What do you do when you find problems? You can try one of the following techniques:
Apply an automatic-correction rule. When you find an inconsistent spelling, for example, do a lookup in a master table of previous spelling corrections and automatically make the change in the data.
Set aside the record for a team member to analyze and correct later. In this case, you might do the human part of the QA in conjunction with automatic correction.
For example, automatic corrections are made, if possible, and a report about other problems are put into a separate file and sent to the QA person. When the QA person makes all the manual corrections, you merge the corrections back into the data that has gone through the automatic QA process.
Cool your jets.
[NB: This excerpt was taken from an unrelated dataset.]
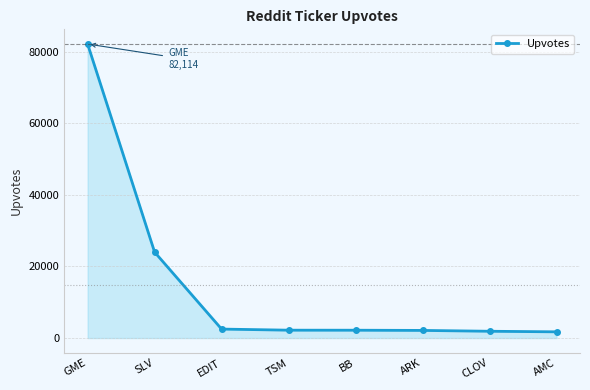

At which category does the chart reach its peak across all series?

GME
If you discover enough problems that are serious or require an indeterminate amount of research, consider halting the entire process until after you find and fix the problem.
You can make the QA process much more efficient, and much less problematic, if you perform a thorough source systems analysis. If you have a fairly good idea about what types of data problems you might find in each data source, you can reprogram your QA process to detect and (hopefully) correct those problems before continuing.
Historically, organizations treated the data warehouse QA process as a one-directional flow. Problems are corrected before the data is moved further into the flow of middleware processes but is never corrected in the data sources. Most new data warehouses have a built-in feedback loop from the QA process that corrects data quality issues in the source data.
Data quality assurance: part II
Following completion of the transformation processes, data must be QA’d — again. You never know what type of errors or discrepancies the transformation process might have introduced into the data. After changes have occurred, any previous QA processes are no longer valid.
Run the consolidated, transformed data through the same type of QA steps discussed here. Although you probably don’t find as many rudimentary errors (such as spelling mistakes or values that are out of range) if you did a thorough job on your first-level QA, you still want to make sure. Furthermore, ensure that the code or scripts used for data transformation didn’t accidentally cause new errors to creep in.
The goal of this second-level QA is to make sure that your consolidated and transformed data is ready to load into the data warehouse — as soon as one more step occurs, if necessary.